El Albacete se consolida como uno de los equipos más rentables del rendimiento económico

Escrito por: 5 más el descuento

lunes, 08.06.2026

En una categoría tan exigente e imprevisible como la Segunda División, los números no siempre explican el fútbol, aunque muchas veces ayudan a entenderlo. Y si algo deja la temporada recientemente finalizada del Albacete Balompié es una conclusión evidente: Alberto González y Toché han conseguido sacar un rendimiento extraordinario a una plantilla que partía con muchos menos recursos de los que reflejaba la clasificación final.

Los datos de valoración de mercado sitúan al conjunto manchego como el cuarto equipo con menor valor de toda la categoría.

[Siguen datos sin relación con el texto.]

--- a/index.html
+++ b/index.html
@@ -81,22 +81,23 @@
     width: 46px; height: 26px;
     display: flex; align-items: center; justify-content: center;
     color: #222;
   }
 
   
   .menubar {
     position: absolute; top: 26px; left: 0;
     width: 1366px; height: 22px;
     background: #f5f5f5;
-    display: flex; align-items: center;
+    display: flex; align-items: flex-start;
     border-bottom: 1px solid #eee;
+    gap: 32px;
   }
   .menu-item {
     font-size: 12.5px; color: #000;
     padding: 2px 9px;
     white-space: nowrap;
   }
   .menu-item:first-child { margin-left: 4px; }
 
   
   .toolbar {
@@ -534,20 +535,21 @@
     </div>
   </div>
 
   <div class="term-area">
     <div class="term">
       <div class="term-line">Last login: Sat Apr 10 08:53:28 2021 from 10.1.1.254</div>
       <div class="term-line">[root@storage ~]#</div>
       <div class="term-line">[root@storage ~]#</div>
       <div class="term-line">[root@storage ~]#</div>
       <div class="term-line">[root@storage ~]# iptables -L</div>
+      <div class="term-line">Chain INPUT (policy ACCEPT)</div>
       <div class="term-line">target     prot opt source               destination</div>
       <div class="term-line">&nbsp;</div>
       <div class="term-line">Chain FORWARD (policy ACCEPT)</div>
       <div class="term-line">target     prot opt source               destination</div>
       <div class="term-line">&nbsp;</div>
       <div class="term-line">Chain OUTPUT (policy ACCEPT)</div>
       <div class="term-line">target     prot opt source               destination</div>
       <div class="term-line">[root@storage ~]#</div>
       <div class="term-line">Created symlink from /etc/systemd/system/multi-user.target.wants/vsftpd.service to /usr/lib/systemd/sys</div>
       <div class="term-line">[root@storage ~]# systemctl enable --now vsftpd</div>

Con una plantilla tasada en aproximadamente 13,1 millones de euros según Transfermarkt, el Albacete únicamente superaba a AD Ceuta (12,7 millones), Cultural Leonesa (12,8 millones) y Huesca (13 millones).

Y precisamente ahí aparece uno de los primeros datos llamativos. Dos de esos tres equipos que arrancaban por debajo del Alba en valoración económica, Cultural y Huesca, terminaron perdiendo la categoría rumbo a Primera Federación. El Ceuta, por su parte, rompió todos los pronósticos y se convirtió en una de las revelaciones del campeonato.

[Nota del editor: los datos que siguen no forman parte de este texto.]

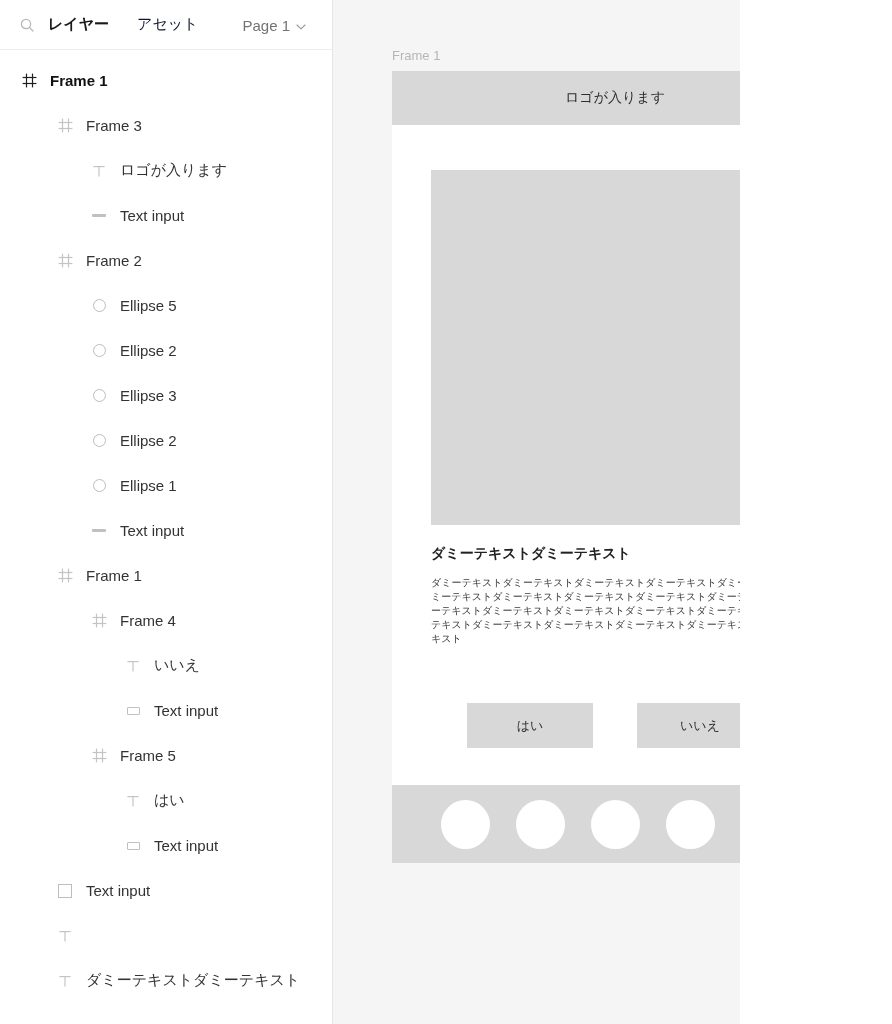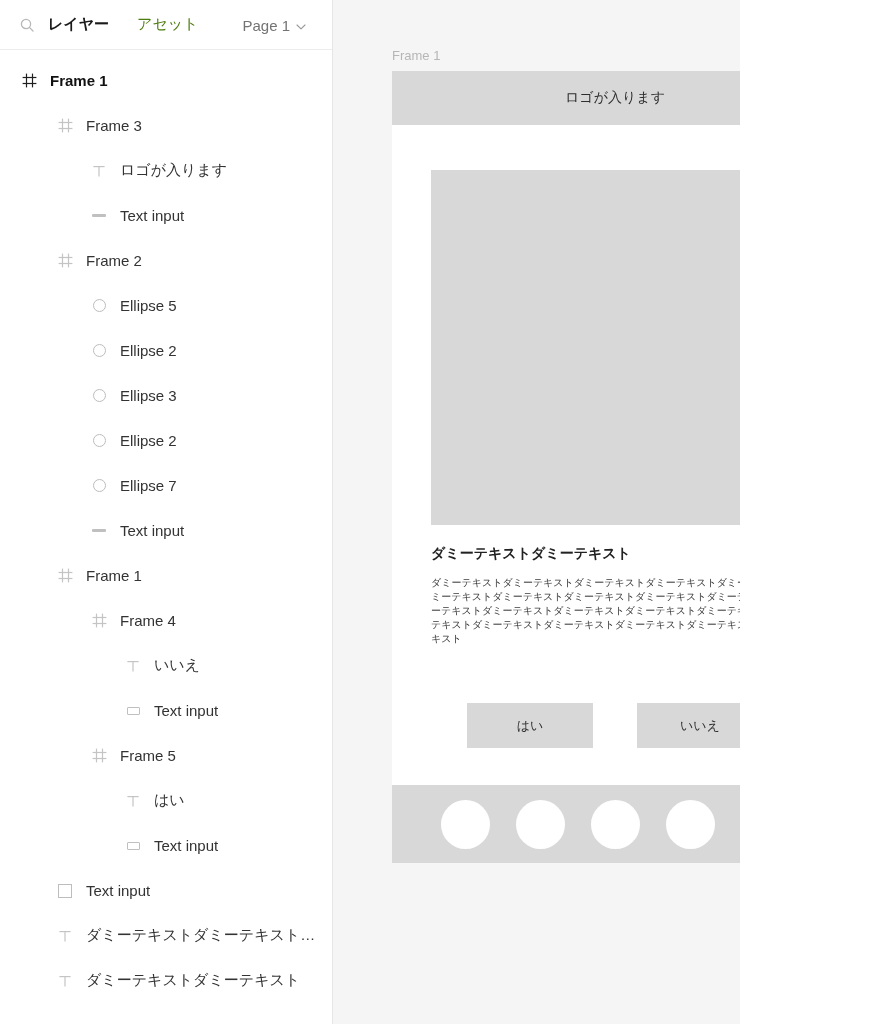--- a/index.html
+++ b/index.html
@@ -42,21 +42,21 @@
   .search-icon {
     width: 30px;
     display: flex;
     align-items: center;
     justify-content: center;
     margin-left: 12px;
     color: #b3b3b3;
   }
   .tab {
     font-size: 15px;
-    color: #4d7c0f;
+    color: #0f172a;
     white-space: nowrap;
     cursor: default;
   }
   .tab.active {
     color: #1a1a1a;
     font-weight: bold;
   }
   .tab-layers { margin-left: 6px; }
   .tab-assets { margin-left: 28px; }
   .page-select {
@@ -345,21 +345,21 @@
         <div class="row d2">
           <span class="ico">
             <span class="circle-ico"></span>
           </span>
           <span class="lbl">Ellipse 2</span>
         </div>
         <div class="row d2">
           <span class="ico">
             <span class="circle-ico"></span>
           </span>
-          <span class="lbl">Ellipse 7</span>
+          <span class="lbl">Ellipse 1</span>
         </div>
         <div class="row d2">
           <span class="ico">
             <span class="dash-ico"></span>
           </span>
           <span class="lbl">Text input</span>
         </div>
         <div class="row d1">
           <span class="ico">
             <svg width="15" height="15" viewBox="0 0 15 15" fill="none">
@@ -429,21 +429,20 @@
           </span>
           <span class="lbl">Text input</span>
         </div>
         <div class="row d1">
           <span class="ico">
             <svg width="14" height="14" viewBox="0 0 14 14" fill="none">
               <line x1="1.4" y1="2.6" x2="12.6" y2="2.6" stroke="#c4c4c4" stroke-width="1.2"></line>
               <line x1="7" y1="2.6" x2="7" y2="12.4" stroke="#c4c4c4" stroke-width="1.2"></line>
             </svg>
           </span>
-          <span class="lbl">ダミーテキストダミーテキスト…</span>
         </div>
         <div class="row d1">
           <span class="ico">
             <svg width="14" height="14" viewBox="0 0 14 14" fill="none">
               <line x1="1.4" y1="2.6" x2="12.6" y2="2.6" stroke="#c4c4c4" stroke-width="1.2"></line>
               <line x1="7" y1="2.6" x2="7" y2="12.4" stroke="#c4c4c4" stroke-width="1.2"></line>
             </svg>
           </span>
           <span class="lbl">ダミーテキストダミーテキスト</span>
         </div>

El caso del Albacete también merece una lectura especial. Los manchegos finalizaron la temporada en la 12ª posición, justo un puesto por encima de la clasificación que marcaba su límite salarial —13º de la categoría— y muy lejos de los problemas clasificatorios que muchos auguraban al inicio del curso.

Más llamativo aún resulta observar quiénes lideraban esa clasificación económica. Racing de Santander, Deportivo de La Coruña y Almería aparecían entre las plantillas con mayor valor de mercado, acompañados además por históricos como Valladolid, Málaga, Zaragoza o Granada. Equipos construidos con presupuestos muy superiores y objetivos notablemente más ambiciosos.

Mientras otros competían desde la inversión, el Albacete lo hizo desde la optimización de recursos. Alberto González consiguió moldear un equipo competitivo incluso en momentos extremadamente complejos, especialmente cuando las lesiones castigaron duramente a la plantilla durante buena parte del curso.

El equipo renunció en muchos encuentros a monopolizar la posesión, aceptó contextos de partido incómodos y encontró en la verticalidad, la eficacia ofensiva y el orden táctico una identidad muy definida. Los triunfos frente a equipos como Córdoba, Andorra o Cultural reflejaron precisamente esa capacidad para competir sin necesidad de dominar el balón.

También hubo aciertos importantes desde los despachos. Futbolistas como Fran Gámez ofrecieron un rendimiento inmediato; Jefté terminó explotando en el tramo final; y jugadores como Pepe Sánchez o Jesús Vallejo aportaron estabilidad defensiva cuando las circunstancias exigían soluciones.

Los 59 puntos finales, superando incluso los registros del curso anterior, reflejan una campaña notable para un club que, sobre el papel, partía entre los candidatos a sufrir mucho más.

Porque el mercado pone precio a las plantillas. Lo complicado es poner precio al rendimiento. Y en ese apartado, el Albacete ha sido uno de los equipos más rentables de toda la Segunda División.